Many know what is right.

Few possess the courage to act.

The climax comes when Stoddard decides to confront Valance in a gunfight.

It is an act of desperation.

Valance is a hardened gunman. Stoddard is a lawyer.

No one expects the outcome that follows.

The two men face each other in the street. Valance fires first. Somehow Stoddard returns fire and Valance falls dead.

The town erupts in celebration.

Ransom Stoddard becomes a hero.

His reputation grows.

Eventually he becomes a Senator, a Governor and one of the most respected public figures in the territory.

He becomes famous as the man who shot Liberty Valance.

Yet the audience later learns the truth.

Stoddard did not kill Valance.

Tom Doniphon did.

Hidden in the shadows and armed with a rifle, Doniphon fired the fatal shot as Valance attempted to murder Stoddard.

Assisting him was his trusted friend and farmhand, Pompey.

The act is not murder.

Valance had already fired first. He was attempting to kill Stoddard. Doniphon's intervention was an act of defence of another.

Without Doniphon, Stoddard would have died in the street that night.

Without Stoddard, however, the territory might never have moved beyond the rule of fear.

That is the genius of the story.

Neither man alone is enough.

Without Ransom Stoddard, the people of Shinbone would never have found the knowledge or confidence to govern themselves.

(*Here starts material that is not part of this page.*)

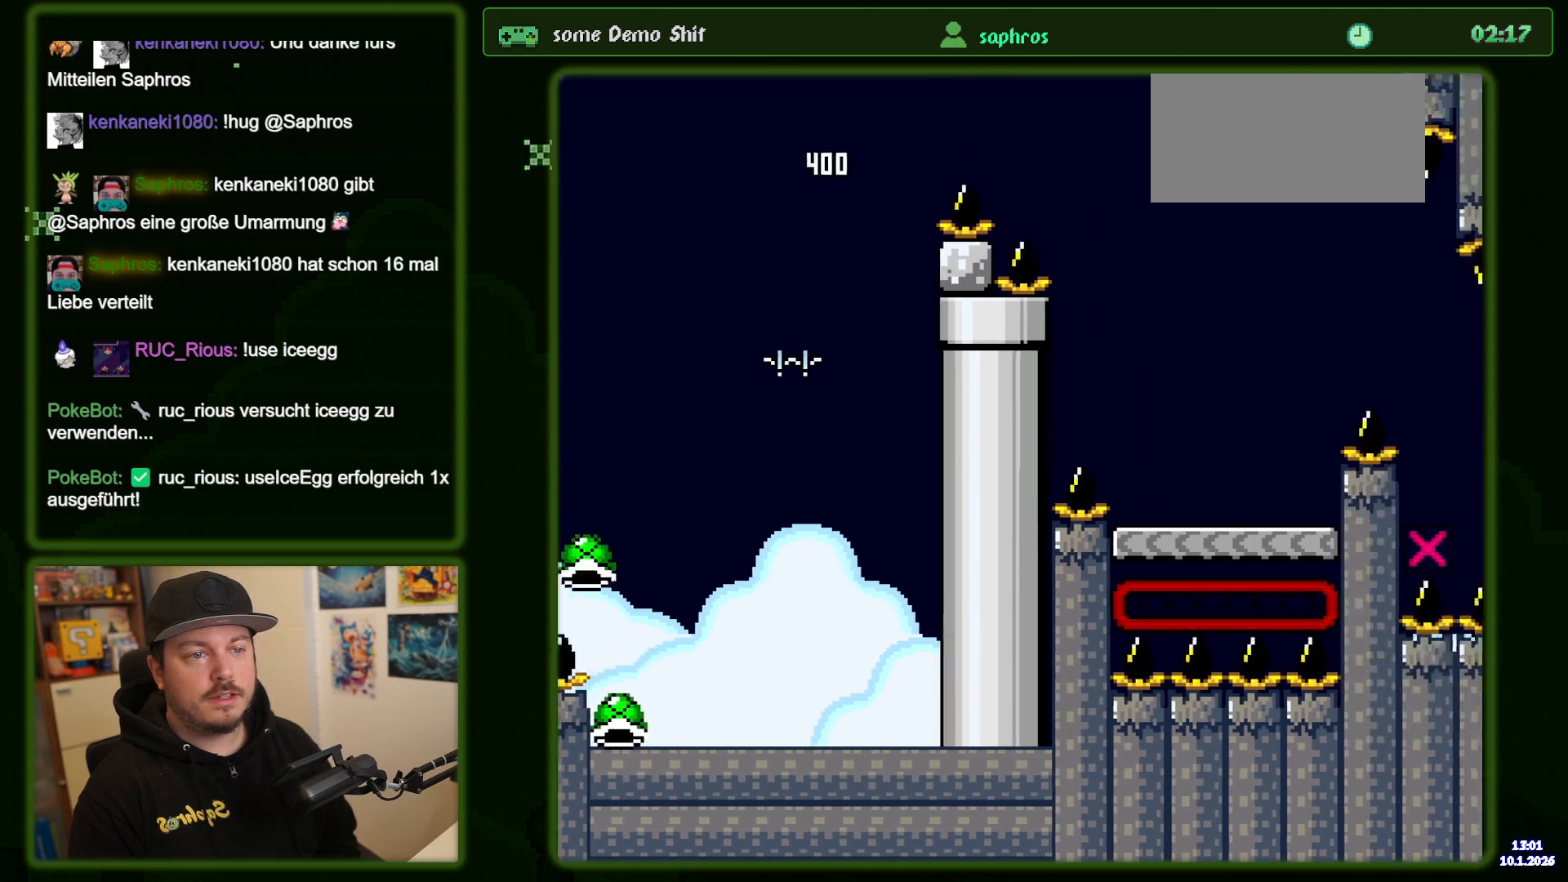
{"buttons": ["X"], "events": [[100, "B", "up"], [317, "DPAD_RIGHT", "up"], [400, "DPAD_LEFT", "down"], [417, "Y", "up"], [434, "X", "down"], [500, "DPAD_LEFT", "up"]]}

Without Tom Doniphon, Ransom Stoddard would never have lived long enough to make that possible.

 

 

One provided the vision.

The other provided the resolve.

Together, they made civilisation possible.

That lesson feels remarkably relevant today.

Across Australia, America and much of the Western world, many people are increasingly concerned about crime, disorder, intimidation and the apparent reluctance of authorities to confront obvious problems.

The details differ from place to place.

The underlying concern is often the same.

People want safe streets.

They want functioning institutions.

They want laws that are enforced fairly and consistently.

They want confidence that those who prey upon others will face consequences for their actions.

Every generation produces its own Liberty Valances.

The faces change.

The methods change.

The names change.

But the principle remains the same.

There will always be individuals and groups who seek power through intimidation, violence, criminality and fear.

What defeats them is not wishful thinking.

What defeats them is resolve.

The teacher who refuses to stop teaching.

The journalist who refuses to stop reporting.

The police officer who refuses to surrender the streets.

The judge who applies the law without fear or favour.

The citizen who refuses to be bullied into silence.

These are the people who stand between civilisation and barbarism.

The answer to lawlessness is not vigilantism.

Nor is it surrender.

The answer is the vigorous and unapologetic enforcement of the law.

Fairly.

Consistently.

Without fear and without favour.

That, ultimately, is the true message of The Man Who Shot Liberty Valance.

It is not a story about gunfighters.

It is a story about civilisation.

It is a story about ordinary people finding the courage to reject fear as a way of life.

It is a story about education, citizenship, responsibility and the rule of law.

Most of all, it is a reminder that freedom is never self-sustaining.

Each generation must choose whether it will defend it.

The people of Shinbone made their choice.

Sooner or later, every society must make its own.

Because when decent people lose the courage to defend civilisation, Liberty Valance always rides back into town.